[Work required]
Each line that includes the word "left" should be copied from the records.

──────────

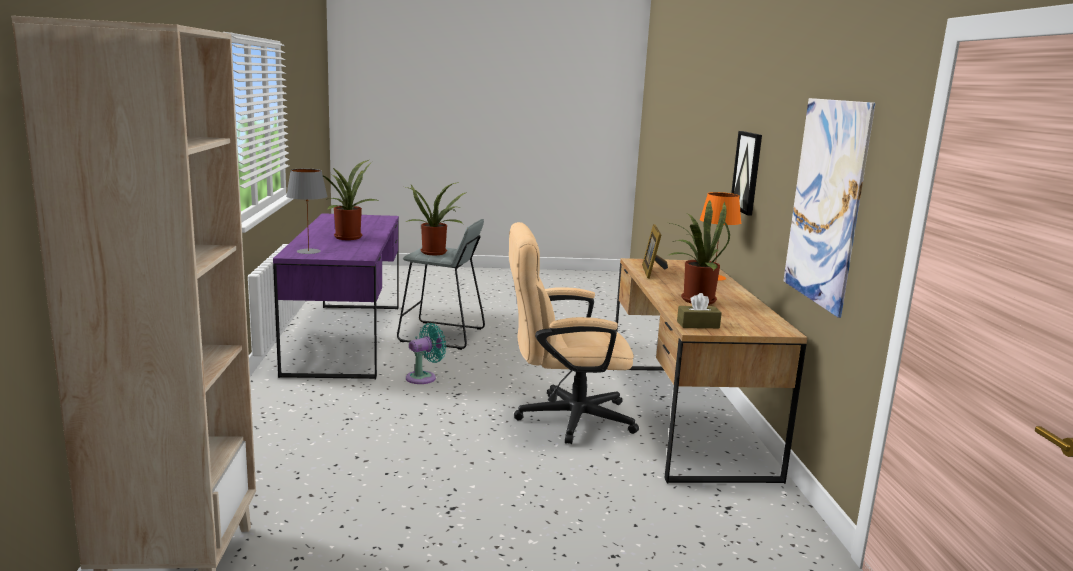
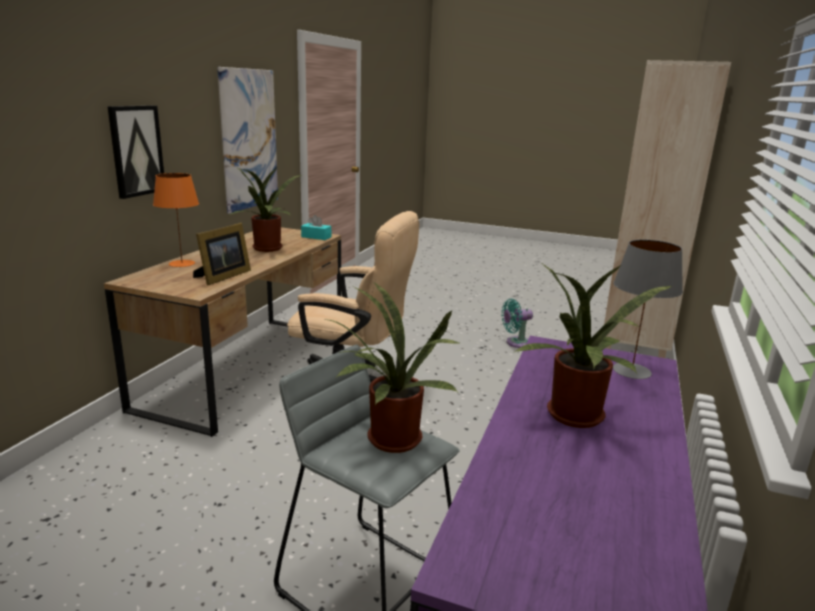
camera: 155 degrees left, 5 degrees up
turquoise fan [406,323,446,384] -> turquoise fan moved to [501,299,533,348]
brown tissue box [677,293,722,328] -> turquoise tissue box [301,215,331,240]

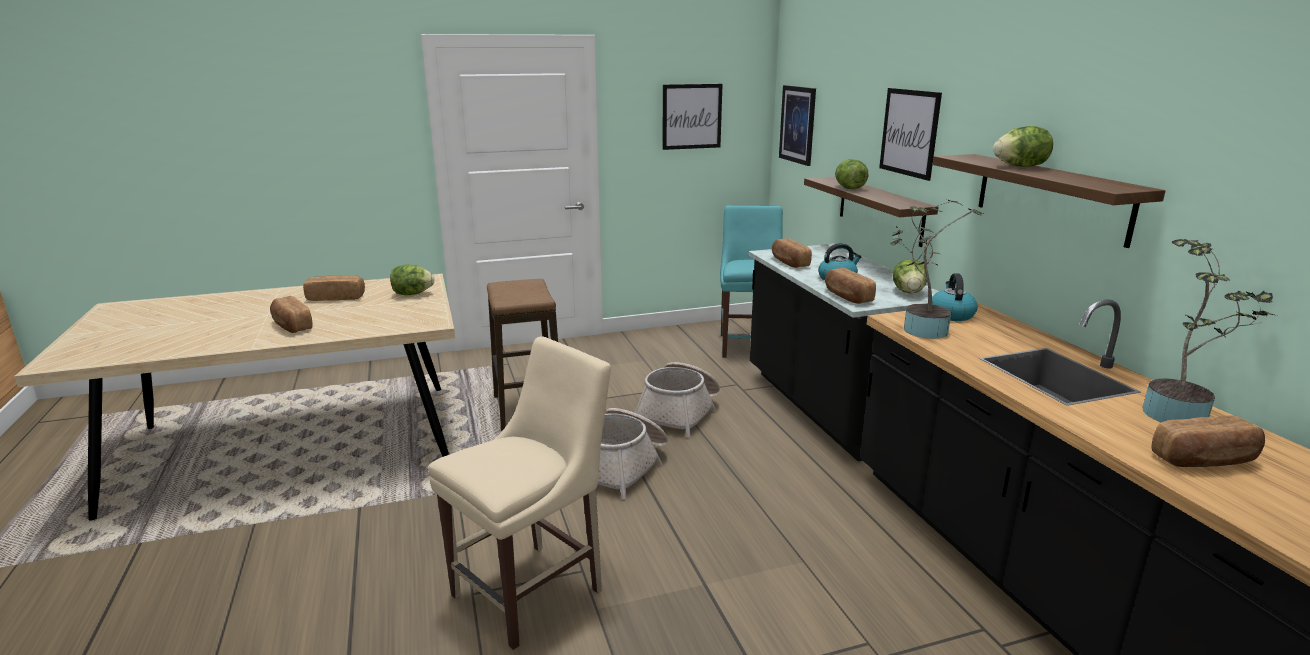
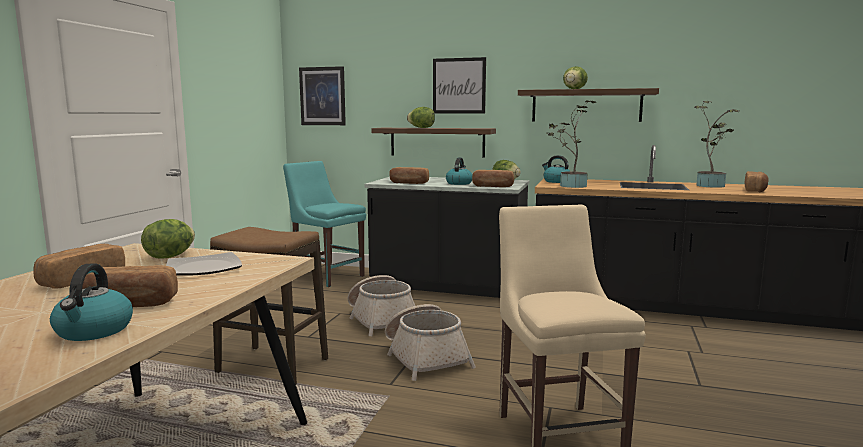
camera: 55 degrees left, 10 degrees down
picture [662,84,722,150] -> none
none -> kettle [50,263,133,341]
none -> plate [166,252,242,276]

──────────

[Finished exercise]
camera: 155 degrees left, 5 degrees up
camera: 55 degrees left, 10 degrees down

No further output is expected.